UCLA football coach Chip Kelly spent most of the year on the hot seat, but a 3-0 November and ensuing Holiday Bowl bid led many to believe he was safe. But just because he isn't in line to get fired doesn't mean he is a lock to return to Westwood next season, apparently.

247Sports' Bruin Report Online reported Friday morning that UCLA had officially offered Kelly an extension, as was expected following his 8-4 record in 2021 and emphatic blowout win over crosstown rival USC. The reported extension is between three and four years and has a new buyout structure that goes down year-by-year as Kelly's annual salary goes up.

Kelly is currently set to enter the final year of the five-year contract he signed with the Bruins back in November 2017, and that final year starts Jan. 15, 2022. After that date, Kelly's current $9 million buyout drops to zero. Standard practice of the college football coaching carousel meant Kelly was never going to coach in 2022 with his contract set to expire right after, so that date was always going to stand as a deadline of sorts to extend or fire him.

But according to the latest from Bruin Report Online, the two sides have reached an impasse as a third party, Oregon, has entered the picture.

Kelly has been tied to the Oregon job since before Mario Cristobal even left to take the top job at Miami (FL) on Monday. Once Cristobal's exit became official, Kelly was named the odds-on favorite to replace him in Eugene.

Several reports surfaced Thursday that Oregon had asked UCLA for permission to interview Kelly, with Bruin Report Online later confirming that Kelly did in fact have that interview and that Oregon actually intended to hire him. It is unknown whether the Ducks made Kelly an official offer to return to Oregon, where he went 46-7 from 2009 to 2012 before leaving for the NFL.

But even amid all the rumors and backdoor dealings, it seemed for a moment like Kelly was going to stay in Westwood after all. The Atlanta Journal Constitution reported Friday that Oregon had hired Georgia defensive coordinator Dan Lanning to be their next head coach, putting the Kelly murmurs to bed.
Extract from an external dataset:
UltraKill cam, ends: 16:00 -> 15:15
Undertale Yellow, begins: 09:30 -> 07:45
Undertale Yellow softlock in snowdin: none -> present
Those reports were almost immediately refuted by several national and West Coast reporters, though, who all said that sources within Oregon's program told them Lanning was a candidate but had not received an offer or been hired as of Friday afternoon.

While Lanning is still possibly in the running for the Oregon job, another one of their top targets – who reportedly interviewed as recently as Thursday – is off the market.

BYU gave coach Kalani Sitake an extension through the end of the 2027 season, which was first reported early Friday afternoon and officially announced by the school not long after.

Sitake being off the table for Oregon – and off the table for UCLA, should they have an opening – means the list of true candidates has been shortened even further. Cal coach Justin Wilcox has been tied to the job as well, with Oregon reportedly interviewing him Thursday too, according to the Oregonian's John Canzano.

Based on various reports from across the country, Kelly leaving the Bruins in favor of the Ducks still seems to be a possibility – the chances of it happening are unknown, though. In Bruin Report Online's most recent update, publisher Tracy Pierson wrote that his sources don't expect UCLA to budge on their extension terms or match any offer Oregon makes to Kelly, should the Ducks ultimately decide to make him one.

Kelly has gone 18-25 in four years with the Bruins, leading them to their first bowl this December after three straight losing seasons to kick off his tenure.

As of Friday, Kelly was still out on the recruiting trail for UCLA. After visiting defensive lineman Anthony Lucas in Arizona on Wednesday and eventually earning a top-five finalist spot from the SI99 All-American candidate, Kelly returned to Southern California to talk to running back commit Tomarion Harden at Inglewood High School on Friday.

Cristobal was conducting recruiting visits up until the day before he left for the Hurricanes, though, and the same happened with new USC coach Lincoln Riley before he left Oklahoma in November.

Jared Mack of 247Sports' Duck Territory found the Nike private jet on a flight tracker Thursday and watched it as it flew from Oregon down to Palm Springs, California. Kelly being in Arizona to visit Lucas on Wednesday and Los Angeles to visit Harden on Friday could pin him in the right place at the right time to have met up with Nike founder and Oregon booster Phil Knight, with whom he is still close with, on Thursday.

All signs point towards the Kelly-Oregon-UCLA fiasco getting resolved in the next three days, but there are still plenty of dominoes to fall before that point.